### Texte à lire
_ _ _
Rédigé par leral.net le Mardi 31 Août 2021 à 21:34 | | 0 commentaire(s)|

Nombreux sont les réflexions sur les perspectives à long terme de l’Afrique qui trouvent que l’avenir du continent se présente comme largement ouvert. Des divers scenarios envisageables, celui qui recueille la faveur du plus grand nombre consiste en un système dans lequel croissance économique, justice sociale et durabilité environnementale iraient de pair. Un des prérequis […]

Nombreux sont les réflexions sur les perspectives à long terme de l’Afrique qui trouvent que l’avenir du continent se présente comme largement ouvert. Des divers scenarios envisageables, celui qui recueille la faveur du plus grand nombre consiste en un système dans lequel croissance économique, justice sociale et durabilité environnementale iraient de pair.
_ _ _
### Consigne
Recopiez intégralement le texte ci-dessus sur l'avenir de l'Afrique, sans rien y changer.
_ _ _
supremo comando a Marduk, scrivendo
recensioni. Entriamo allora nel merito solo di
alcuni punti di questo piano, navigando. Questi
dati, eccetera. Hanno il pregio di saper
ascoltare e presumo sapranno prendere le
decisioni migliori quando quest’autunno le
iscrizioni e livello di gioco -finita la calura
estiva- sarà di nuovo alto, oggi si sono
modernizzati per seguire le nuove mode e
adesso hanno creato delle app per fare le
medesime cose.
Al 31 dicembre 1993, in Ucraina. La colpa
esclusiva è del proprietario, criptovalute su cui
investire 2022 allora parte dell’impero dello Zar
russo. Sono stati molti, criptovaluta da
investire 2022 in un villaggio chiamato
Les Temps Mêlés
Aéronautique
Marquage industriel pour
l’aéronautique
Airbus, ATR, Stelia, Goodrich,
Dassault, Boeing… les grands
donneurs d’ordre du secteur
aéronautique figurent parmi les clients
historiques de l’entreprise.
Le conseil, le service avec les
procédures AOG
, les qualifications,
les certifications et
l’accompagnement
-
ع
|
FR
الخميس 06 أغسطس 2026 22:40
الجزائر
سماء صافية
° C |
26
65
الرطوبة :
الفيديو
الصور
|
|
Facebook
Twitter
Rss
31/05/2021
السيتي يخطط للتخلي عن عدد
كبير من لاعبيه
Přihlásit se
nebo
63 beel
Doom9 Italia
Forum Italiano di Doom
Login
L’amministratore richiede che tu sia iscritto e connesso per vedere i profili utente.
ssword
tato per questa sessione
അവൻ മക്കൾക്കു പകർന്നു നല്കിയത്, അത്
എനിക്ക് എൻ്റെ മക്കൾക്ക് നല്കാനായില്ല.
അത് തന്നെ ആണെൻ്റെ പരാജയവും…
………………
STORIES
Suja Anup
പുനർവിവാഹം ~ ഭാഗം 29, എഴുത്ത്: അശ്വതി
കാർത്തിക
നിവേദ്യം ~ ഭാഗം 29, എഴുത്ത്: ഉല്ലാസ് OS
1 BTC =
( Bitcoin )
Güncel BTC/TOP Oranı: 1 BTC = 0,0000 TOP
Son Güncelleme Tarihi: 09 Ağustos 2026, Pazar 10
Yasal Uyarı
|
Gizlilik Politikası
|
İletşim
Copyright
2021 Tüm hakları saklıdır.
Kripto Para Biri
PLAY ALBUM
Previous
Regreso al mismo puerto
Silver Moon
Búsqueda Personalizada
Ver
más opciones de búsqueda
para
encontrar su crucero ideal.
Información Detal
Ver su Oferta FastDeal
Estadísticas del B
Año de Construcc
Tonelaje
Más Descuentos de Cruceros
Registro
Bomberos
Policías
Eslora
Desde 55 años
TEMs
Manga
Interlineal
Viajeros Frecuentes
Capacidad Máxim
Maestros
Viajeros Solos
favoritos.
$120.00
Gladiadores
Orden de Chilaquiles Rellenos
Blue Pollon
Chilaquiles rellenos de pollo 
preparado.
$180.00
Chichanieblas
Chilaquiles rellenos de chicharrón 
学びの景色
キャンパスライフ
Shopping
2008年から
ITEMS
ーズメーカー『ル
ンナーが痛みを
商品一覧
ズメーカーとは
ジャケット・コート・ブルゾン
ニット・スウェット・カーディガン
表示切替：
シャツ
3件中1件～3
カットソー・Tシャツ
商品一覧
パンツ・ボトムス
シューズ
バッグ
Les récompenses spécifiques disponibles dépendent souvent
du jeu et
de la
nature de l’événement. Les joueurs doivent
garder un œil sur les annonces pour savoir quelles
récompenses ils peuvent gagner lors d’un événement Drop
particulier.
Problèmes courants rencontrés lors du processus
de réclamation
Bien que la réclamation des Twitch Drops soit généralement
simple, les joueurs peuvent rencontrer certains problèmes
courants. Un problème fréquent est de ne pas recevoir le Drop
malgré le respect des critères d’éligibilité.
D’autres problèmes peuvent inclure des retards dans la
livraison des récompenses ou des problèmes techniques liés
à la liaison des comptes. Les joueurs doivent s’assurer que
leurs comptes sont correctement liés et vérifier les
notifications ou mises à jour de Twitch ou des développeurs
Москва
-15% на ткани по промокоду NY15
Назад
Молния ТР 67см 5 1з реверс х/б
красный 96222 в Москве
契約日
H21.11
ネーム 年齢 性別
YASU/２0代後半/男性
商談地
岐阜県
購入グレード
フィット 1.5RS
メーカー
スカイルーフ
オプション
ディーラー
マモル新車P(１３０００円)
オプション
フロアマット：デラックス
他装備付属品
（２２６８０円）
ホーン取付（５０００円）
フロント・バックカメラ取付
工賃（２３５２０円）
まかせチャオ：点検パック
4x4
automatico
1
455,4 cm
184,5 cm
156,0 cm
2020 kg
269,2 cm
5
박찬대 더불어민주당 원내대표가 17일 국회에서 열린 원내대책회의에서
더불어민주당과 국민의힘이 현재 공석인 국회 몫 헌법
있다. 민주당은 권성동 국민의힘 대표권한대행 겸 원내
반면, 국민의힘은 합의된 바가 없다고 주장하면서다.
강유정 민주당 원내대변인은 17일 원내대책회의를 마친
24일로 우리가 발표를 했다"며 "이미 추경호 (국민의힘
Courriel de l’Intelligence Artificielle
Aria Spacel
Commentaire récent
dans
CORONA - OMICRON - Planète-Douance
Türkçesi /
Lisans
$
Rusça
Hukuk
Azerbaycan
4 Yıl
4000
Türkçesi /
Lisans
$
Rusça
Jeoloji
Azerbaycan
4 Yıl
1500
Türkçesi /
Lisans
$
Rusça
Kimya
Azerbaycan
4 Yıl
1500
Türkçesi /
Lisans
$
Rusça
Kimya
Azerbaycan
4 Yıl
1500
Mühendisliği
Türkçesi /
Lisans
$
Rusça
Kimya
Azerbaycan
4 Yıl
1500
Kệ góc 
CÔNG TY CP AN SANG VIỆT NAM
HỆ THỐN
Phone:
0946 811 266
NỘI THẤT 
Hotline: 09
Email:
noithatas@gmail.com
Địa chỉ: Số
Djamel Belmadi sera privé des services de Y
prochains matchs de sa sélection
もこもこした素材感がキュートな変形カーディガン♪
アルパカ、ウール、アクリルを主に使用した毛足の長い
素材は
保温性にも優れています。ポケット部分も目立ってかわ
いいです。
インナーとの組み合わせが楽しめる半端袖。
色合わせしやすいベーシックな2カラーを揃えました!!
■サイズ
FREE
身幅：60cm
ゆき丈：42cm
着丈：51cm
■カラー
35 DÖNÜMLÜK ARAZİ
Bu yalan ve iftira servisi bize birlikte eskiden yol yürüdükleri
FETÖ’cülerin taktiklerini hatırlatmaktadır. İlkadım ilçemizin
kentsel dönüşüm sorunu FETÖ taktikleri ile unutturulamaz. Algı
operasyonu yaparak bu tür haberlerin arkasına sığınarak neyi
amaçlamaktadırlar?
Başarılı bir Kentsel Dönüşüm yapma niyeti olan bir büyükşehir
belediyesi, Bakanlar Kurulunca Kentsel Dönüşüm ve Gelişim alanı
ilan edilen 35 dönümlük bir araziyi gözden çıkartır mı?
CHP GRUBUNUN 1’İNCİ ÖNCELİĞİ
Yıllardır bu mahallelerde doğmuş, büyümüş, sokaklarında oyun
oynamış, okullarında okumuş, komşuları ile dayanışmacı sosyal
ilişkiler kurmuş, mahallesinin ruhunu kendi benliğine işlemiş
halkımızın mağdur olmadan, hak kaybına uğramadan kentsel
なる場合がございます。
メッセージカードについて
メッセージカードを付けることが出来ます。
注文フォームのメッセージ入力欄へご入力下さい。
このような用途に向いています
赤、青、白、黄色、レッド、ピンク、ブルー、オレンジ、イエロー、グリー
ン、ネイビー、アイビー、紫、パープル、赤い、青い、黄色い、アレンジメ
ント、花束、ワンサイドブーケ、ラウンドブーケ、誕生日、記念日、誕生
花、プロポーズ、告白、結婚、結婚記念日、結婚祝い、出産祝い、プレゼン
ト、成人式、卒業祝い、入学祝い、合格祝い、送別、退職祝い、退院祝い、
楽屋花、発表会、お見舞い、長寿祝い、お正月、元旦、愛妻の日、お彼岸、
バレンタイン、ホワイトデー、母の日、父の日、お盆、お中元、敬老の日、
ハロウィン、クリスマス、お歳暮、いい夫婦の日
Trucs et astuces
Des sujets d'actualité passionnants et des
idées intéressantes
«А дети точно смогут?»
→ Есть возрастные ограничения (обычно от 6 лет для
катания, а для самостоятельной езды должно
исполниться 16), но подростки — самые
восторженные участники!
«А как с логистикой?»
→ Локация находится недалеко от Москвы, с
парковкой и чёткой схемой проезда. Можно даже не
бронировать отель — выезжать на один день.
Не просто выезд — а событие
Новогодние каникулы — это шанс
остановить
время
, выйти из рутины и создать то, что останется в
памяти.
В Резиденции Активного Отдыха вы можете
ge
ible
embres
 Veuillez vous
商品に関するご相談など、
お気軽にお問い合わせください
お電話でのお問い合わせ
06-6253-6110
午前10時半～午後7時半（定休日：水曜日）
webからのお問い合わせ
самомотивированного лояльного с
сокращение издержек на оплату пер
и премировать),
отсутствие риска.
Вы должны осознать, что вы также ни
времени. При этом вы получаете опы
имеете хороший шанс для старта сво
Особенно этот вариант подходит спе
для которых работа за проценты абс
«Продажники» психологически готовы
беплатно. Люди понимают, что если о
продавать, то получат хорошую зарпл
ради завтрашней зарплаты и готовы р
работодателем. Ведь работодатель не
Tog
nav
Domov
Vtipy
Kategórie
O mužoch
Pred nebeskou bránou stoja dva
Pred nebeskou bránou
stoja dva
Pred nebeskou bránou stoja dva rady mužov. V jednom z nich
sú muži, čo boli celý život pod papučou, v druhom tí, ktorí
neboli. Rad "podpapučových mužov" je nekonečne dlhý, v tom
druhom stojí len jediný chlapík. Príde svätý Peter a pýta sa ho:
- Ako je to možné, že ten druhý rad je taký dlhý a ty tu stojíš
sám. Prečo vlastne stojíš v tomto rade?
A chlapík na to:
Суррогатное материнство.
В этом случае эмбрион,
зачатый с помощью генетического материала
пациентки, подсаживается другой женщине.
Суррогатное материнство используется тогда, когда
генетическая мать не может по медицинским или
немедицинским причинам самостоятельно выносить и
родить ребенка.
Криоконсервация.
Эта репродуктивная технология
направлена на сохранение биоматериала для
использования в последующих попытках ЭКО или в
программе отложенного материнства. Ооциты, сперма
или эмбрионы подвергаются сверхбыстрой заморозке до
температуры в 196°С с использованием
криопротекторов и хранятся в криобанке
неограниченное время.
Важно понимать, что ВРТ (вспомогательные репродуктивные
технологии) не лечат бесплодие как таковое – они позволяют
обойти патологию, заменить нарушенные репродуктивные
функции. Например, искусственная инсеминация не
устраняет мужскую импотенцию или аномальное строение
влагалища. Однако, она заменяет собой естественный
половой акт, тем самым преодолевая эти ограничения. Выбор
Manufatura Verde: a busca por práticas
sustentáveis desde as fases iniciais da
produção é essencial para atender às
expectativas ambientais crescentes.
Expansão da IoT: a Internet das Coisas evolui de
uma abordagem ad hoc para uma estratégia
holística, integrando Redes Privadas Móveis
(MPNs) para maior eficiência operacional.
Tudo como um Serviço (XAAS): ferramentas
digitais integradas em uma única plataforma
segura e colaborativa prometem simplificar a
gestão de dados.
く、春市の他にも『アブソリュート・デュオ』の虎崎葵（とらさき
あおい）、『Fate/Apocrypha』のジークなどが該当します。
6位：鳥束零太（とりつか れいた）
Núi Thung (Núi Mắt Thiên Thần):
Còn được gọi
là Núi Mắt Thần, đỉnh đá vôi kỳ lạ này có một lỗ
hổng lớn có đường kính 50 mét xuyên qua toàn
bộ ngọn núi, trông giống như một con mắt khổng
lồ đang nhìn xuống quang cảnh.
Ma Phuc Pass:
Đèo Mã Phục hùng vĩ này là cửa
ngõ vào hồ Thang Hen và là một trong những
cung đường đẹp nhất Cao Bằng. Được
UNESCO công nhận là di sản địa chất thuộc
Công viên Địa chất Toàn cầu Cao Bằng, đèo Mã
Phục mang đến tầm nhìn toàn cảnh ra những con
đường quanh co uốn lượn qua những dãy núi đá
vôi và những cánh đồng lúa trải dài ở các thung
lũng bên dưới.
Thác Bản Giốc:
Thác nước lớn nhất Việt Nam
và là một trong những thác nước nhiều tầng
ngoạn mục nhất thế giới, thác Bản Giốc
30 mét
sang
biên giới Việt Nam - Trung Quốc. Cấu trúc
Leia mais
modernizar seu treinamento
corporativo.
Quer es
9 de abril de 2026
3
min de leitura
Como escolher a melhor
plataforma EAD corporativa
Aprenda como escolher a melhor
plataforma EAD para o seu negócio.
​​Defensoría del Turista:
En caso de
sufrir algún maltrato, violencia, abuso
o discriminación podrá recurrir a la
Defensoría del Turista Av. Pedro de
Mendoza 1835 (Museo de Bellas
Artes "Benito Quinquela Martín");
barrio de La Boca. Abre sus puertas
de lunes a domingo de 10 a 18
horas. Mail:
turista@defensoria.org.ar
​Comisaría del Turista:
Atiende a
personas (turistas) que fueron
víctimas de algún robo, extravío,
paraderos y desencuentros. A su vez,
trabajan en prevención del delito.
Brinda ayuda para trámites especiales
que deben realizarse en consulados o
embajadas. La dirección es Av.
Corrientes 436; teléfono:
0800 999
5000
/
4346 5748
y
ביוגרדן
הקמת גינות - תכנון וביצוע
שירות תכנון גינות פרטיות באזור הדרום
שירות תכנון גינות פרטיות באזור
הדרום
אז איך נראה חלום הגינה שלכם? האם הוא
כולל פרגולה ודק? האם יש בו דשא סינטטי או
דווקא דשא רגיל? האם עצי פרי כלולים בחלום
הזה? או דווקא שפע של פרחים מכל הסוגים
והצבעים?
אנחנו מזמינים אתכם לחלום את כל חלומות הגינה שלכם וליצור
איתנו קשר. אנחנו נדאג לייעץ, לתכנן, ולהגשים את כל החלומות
_ _ _
### Solution
Rédigé par leral.net le Mardi 31 Août 2021 à 21:34 | | 0 commentaire(s)|

Nombreux sont les réflexions sur les perspectives à long terme de l’Afrique qui trouvent que l’avenir du continent se présente comme largement ouvert. Des divers scenarios envisageables, celui qui recueille la faveur du plus grand nombre consiste en un système dans lequel croissance économique, justice sociale et durabilité environnementale iraient de pair. Un des prérequis […]

Nombreux sont les réflexions sur les perspectives à long terme de l’Afrique qui trouvent que l’avenir du continent se présente comme largement ouvert. Des divers scenarios envisageables, celui qui recueille la faveur du plus grand nombre consiste en un système dans lequel croissance économique, justice sociale et durabilité environnementale iraient de pair.